-------- DATASET CONTENT --------
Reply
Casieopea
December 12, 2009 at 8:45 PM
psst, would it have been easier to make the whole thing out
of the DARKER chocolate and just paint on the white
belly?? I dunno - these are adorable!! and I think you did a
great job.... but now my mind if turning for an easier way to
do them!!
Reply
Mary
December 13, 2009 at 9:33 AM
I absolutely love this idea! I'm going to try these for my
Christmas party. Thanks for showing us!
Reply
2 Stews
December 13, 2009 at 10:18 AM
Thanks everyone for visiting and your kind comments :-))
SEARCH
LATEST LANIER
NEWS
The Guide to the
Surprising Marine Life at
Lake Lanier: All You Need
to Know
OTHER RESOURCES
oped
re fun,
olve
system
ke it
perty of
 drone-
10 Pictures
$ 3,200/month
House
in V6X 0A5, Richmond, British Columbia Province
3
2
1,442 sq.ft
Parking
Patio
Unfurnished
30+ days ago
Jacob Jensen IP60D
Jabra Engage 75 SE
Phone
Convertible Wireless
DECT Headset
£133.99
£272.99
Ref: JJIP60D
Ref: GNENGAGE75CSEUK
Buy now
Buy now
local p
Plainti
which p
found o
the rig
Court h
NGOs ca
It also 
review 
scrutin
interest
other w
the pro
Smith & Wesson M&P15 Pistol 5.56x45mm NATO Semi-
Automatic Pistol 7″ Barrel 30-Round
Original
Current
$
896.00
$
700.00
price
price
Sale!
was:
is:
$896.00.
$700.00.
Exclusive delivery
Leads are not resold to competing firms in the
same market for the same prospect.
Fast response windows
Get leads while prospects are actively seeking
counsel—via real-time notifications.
--------
> EXERCISE DETAILS: Please rewrite the text read from the items above as a JSON list of strings, one string for each line and no entries for blank lines.

> WRITTEN SOLUTION:
[
  "Reply",
  "Casieopea",
  "December 12, 2009 at 8:45 PM",
  "psst, would it have been easier to make the whole thing out",
  "of the DARKER chocolate and just paint on the white",
  "belly?? I dunno - these are adorable!! and I think you did a",
  "great job.... but now my mind if turning for an easier way to",
  "do them!!",
  "Reply",
  "Mary",
  "December 13, 2009 at 9:33 AM",
  "I absolutely love this idea! I'm going to try these for my",
  "Christmas party. Thanks for showing us!",
  "Reply",
  "2 Stews",
  "December 13, 2009 at 10:18 AM",
  "Thanks everyone for visiting and your kind comments :-))",
  "SEARCH",
  "LATEST LANIER",
  "NEWS",
  "The Guide to the",
  "Surprising Marine Life at",
  "Lake Lanier: All You Need",
  "to Know",
  "OTHER RESOURCES",
  "oped",
  "re fun,",
  "olve",
  "system",
  "ke it",
  "perty of",
  " drone-",
  "10 Pictures",
  "$ 3,200/month",
  "House",
  "in V6X 0A5, Richmond, British Columbia Province",
  "3",
  "2",
  "1,442 sq.ft",
  "Parking",
  "Patio",
  "Unfurnished",
  "30+ days ago",
  "Jacob Jensen IP60D",
  "Jabra Engage 75 SE",
  "Phone",
  "Convertible Wireless",
  "DECT Headset",
  "£133.99",
  "£272.99",
  "Ref: JJIP60D",
  "Ref: GNENGAGE75CSEUK",
  "Buy now",
  "Buy now",
  "local p",
  "Plainti",
  "which p",
  "found o",
  "the rig",
  "Court h",
  "NGOs ca",
  "It also ",
  "review ",
  "scrutin",
  "interest",
  "other w",
  "the pro",
  "Smith & Wesson M&P15 Pistol 5.56x45mm NATO Semi-",
  "Automatic Pistol 7″ Barrel 30-Round",
  "Original",
  "Current",
  "$",
  "896.00",
  "$",
  "700.00",
  "price",
  "price",
  "Sale!",
  "was:",
  "is:",
  "$896.00.",
  "$700.00.",
  "Exclusive delivery",
  "Leads are not resold to competing firms in the",
  "same market for the same prospect.",
  "Fast response windows",
  "Get leads while prospects are actively seeking",
  "counsel—via real-time notifications."
]